**Stated exercise**
Quote the material below word for word, beginning with its first line and stopping after the line that contains "state / province: Virginia".

**Given records**
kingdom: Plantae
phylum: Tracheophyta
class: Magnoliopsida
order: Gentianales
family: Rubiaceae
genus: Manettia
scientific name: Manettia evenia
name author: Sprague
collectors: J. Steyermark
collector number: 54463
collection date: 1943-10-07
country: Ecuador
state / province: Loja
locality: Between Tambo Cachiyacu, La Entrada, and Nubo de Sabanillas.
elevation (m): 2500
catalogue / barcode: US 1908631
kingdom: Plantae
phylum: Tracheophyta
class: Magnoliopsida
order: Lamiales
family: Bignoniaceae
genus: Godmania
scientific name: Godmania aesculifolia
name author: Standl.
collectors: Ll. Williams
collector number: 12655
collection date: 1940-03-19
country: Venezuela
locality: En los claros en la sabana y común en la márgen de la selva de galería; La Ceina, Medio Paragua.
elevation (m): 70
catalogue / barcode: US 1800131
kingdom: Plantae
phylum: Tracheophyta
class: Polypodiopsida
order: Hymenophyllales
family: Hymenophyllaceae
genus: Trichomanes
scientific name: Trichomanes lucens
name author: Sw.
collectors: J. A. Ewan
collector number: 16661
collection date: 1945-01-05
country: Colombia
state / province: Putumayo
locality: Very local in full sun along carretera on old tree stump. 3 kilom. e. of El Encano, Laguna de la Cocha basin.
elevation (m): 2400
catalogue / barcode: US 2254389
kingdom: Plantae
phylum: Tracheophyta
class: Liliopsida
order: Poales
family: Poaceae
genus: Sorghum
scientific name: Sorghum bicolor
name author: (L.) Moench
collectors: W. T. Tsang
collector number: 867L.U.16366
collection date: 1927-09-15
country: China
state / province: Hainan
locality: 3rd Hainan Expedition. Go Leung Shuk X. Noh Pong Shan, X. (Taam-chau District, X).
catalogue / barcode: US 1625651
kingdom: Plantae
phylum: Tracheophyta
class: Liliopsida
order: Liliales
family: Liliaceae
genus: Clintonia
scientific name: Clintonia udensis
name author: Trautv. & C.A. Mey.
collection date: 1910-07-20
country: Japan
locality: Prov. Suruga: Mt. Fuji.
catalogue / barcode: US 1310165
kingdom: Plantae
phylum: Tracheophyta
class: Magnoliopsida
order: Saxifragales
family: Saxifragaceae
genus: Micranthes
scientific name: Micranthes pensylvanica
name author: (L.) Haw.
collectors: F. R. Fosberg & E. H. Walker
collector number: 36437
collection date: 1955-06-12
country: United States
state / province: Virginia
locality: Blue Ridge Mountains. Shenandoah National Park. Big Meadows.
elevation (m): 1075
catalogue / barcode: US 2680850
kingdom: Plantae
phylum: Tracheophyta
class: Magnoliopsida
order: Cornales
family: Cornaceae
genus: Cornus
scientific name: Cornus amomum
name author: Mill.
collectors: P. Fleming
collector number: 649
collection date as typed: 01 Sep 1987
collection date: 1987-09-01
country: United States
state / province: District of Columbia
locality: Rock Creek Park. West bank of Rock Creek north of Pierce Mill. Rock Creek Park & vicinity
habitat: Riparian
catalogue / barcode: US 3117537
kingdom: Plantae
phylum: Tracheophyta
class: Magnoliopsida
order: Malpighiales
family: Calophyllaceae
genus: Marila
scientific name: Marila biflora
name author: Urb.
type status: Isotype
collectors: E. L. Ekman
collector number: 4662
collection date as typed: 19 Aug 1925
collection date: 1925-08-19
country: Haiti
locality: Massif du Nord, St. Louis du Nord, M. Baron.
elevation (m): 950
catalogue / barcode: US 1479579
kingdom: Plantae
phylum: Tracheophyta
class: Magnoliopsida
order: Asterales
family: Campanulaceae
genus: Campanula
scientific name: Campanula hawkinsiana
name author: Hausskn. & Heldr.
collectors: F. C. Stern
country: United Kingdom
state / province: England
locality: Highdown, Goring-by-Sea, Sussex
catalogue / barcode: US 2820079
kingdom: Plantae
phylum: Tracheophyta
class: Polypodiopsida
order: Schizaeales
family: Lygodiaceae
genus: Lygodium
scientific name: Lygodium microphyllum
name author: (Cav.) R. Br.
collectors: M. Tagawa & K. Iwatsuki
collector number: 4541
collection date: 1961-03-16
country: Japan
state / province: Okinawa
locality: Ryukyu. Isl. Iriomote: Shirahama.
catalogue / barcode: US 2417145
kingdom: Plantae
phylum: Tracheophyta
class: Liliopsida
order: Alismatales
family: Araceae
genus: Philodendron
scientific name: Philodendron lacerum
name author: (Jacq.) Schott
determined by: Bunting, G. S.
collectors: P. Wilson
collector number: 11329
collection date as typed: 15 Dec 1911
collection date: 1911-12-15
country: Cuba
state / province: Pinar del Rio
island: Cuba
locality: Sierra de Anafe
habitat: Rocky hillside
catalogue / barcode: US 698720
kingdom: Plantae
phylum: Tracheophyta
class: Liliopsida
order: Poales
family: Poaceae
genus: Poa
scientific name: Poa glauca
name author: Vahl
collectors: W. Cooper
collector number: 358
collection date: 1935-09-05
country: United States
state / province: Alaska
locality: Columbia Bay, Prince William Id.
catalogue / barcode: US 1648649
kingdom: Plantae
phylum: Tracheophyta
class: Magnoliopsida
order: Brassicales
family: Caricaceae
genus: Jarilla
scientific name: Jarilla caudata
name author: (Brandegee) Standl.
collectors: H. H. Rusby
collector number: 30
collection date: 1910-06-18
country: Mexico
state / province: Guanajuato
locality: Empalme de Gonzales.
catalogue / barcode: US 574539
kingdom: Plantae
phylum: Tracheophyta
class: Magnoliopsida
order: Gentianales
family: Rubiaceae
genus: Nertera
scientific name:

**Expected output**
kingdom: Plantae
phylum: Tracheophyta
class: Magnoliopsida
order: Gentianales
family: Rubiaceae
genus: Manettia
scientific name: Manettia evenia
name author: Sprague
collectors: J. Steyermark
collector number: 54463
collection date: 1943-10-07
country: Ecuador
state / province: Loja
locality: Between Tambo Cachiyacu, La Entrada, and Nubo de Sabanillas.
elevation (m): 2500
catalogue / barcode: US 1908631
kingdom: Plantae
phylum: Tracheophyta
class: Magnoliopsida
order: Lamiales
family: Bignoniaceae
genus: Godmania
scientific name: Godmania aesculifolia
name author: Standl.
collectors: Ll. Williams
collector number: 12655
collection date: 1940-03-19
country: Venezuela
locality: En los claros en la sabana y común en la márgen de la selva de galería; La Ceina, Medio Paragua.
elevation (m): 70
catalogue / barcode: US 1800131
kingdom: Plantae
phylum: Tracheophyta
class: Polypodiopsida
order: Hymenophyllales
family: Hymenophyllaceae
genus: Trichomanes
scientific name: Trichomanes lucens
name author: Sw.
collectors: J. A. Ewan
collector number: 16661
collection date: 1945-01-05
country: Colombia
state / province: Putumayo
locality: Very local in full sun along carretera on old tree stump. 3 kilom. e. of El Encano, Laguna de la Cocha basin.
elevation (m): 2400
catalogue / barcode: US 2254389
kingdom: Plantae
phylum: Tracheophyta
class: Liliopsida
order: Poales
family: Poaceae
genus: Sorghum
scientific name: Sorghum bicolor
name author: (L.) Moench
collectors: W. T. Tsang
collector number: 867L.U.16366
collection date: 1927-09-15
country: China
state / province: Hainan
locality: 3rd Hainan Expedition. Go Leung Shuk X. Noh Pong Shan, X. (Taam-chau District, X).
catalogue / barcode: US 1625651
kingdom: Plantae
phylum: Tracheophyta
class: Liliopsida
order: Liliales
family: Liliaceae
genus: Clintonia
scientific name: Clintonia udensis
name author: Trautv. & C.A. Mey.
collection date: 1910-07-20
country: Japan
locality: Prov. Suruga: Mt. Fuji.
catalogue / barcode: US 1310165
kingdom: Plantae
phylum: Tracheophyta
class: Magnoliopsida
order: Saxifragales
family: Saxifragaceae
genus: Micranthes
scientific name: Micranthes pensylvanica
name author: (L.) Haw.
collectors: F. R. Fosberg & E. H. Walker
collector number: 36437
collection date: 1955-06-12
country: United States
state / province: Virginia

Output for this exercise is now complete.